Five years ago the union took over control of the sports centre from the university. The union argued that the loss-making centre was failing to deliver an adequate service. Within three years, the union had reversed the deficit, employed a professional leisure manager and secured finance for a fitness suite and health spa. The centre now has 300 outside members, who pay pounds 60 a year, while staff pay commercial rates to use facilities.

Without the public funding, Mr Watson argues, the union would be forced to charge students prohibitive rates to use the centre. 'Many students would be precluded from a lot of activities. Equipment would become shoddy, because we couldn't keep up with the capital depreciation. It would eventually close.'

Equally under threat could be the union-run creche, which receives pounds 25,000 in public subsidy a year through the university and last year made it into the Good Nursery Guide. 'For an increasing number of single parents, the nursery is the difference between entering higher education and not,' Mr Watson says.

But it is the ending of the union's community care programme that Mr Watson fears most. The Student Community Action Group has grown over 20 years from one project - planting a herb garden for an elderly couple - to 37. These range from play schemes for children with behavioural and emotional problems to soup kitchens for the homeless, and a decorating service for old people.

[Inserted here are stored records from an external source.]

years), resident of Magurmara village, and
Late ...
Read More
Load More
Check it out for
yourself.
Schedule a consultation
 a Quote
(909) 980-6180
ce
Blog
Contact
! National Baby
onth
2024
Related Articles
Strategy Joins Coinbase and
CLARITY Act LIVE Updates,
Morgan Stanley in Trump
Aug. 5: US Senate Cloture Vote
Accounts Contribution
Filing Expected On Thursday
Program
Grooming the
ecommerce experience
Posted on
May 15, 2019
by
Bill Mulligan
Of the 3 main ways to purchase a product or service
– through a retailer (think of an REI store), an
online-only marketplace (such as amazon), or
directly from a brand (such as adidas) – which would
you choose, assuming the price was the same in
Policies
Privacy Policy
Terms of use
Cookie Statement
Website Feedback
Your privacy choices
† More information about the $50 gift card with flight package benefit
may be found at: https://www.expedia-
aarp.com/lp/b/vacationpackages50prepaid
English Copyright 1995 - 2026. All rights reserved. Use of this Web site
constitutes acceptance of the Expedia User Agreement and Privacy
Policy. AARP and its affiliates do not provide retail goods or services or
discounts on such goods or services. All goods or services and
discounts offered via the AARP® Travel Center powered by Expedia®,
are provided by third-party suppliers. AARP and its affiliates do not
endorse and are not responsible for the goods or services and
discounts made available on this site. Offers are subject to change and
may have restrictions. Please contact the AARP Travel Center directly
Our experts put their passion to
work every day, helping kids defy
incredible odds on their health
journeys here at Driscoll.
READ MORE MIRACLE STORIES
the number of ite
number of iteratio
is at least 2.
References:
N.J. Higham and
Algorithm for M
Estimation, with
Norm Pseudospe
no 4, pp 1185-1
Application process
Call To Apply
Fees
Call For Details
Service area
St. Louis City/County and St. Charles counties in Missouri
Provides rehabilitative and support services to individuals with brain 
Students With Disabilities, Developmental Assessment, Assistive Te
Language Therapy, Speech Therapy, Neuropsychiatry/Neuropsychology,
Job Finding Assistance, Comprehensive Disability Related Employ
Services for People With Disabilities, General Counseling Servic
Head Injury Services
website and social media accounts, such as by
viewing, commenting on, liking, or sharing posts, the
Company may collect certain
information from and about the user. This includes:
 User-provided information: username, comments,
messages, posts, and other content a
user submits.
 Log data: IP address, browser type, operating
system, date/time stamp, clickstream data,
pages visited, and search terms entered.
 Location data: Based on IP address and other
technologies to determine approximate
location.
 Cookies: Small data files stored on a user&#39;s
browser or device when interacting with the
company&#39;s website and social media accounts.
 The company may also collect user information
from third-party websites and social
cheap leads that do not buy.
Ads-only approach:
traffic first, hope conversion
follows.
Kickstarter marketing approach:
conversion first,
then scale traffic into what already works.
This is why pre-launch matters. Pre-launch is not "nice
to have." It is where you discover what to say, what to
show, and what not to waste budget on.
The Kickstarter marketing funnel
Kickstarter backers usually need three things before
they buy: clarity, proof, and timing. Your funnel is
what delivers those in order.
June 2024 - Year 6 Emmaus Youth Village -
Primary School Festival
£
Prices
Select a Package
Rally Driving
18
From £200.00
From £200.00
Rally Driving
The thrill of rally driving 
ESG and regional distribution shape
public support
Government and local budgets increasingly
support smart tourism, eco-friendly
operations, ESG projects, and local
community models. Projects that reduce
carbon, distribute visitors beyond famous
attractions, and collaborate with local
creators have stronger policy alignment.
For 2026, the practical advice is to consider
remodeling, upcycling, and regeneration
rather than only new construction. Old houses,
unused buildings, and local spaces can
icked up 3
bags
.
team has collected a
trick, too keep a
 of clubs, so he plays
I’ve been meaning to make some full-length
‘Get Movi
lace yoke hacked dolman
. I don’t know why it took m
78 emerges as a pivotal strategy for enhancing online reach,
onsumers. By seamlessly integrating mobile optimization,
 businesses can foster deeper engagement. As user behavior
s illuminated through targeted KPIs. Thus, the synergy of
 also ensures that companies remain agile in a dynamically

About 1,000 students are involved in the programme, making it Humberside's largest voluntary organisation. It is the biggest student community action group in the country, and last November earned a Queen's Anniversary Trust Gold Award, one of the highest accolades in voluntary work.

Were either this work or the union's other charitable activities deemed non-core, they would be ineligible for public money. 'More than 20 years of student involvement in the community would be wiped out completely,' Mr Watson says. 'We must be one of the most cost-effective community groups in the country, but we still need some funding to cover our administrative, organisational and transport requirements.'

The union has employed a professional lobbying consultancy to argue its case at Westminster. It has compiled a database to target receptive MPs and sent out briefing packs on its community care projects. Last month members sat through a full presentation at the Commons. Yet another student protest, yes, but not a banner or occupied building in sight.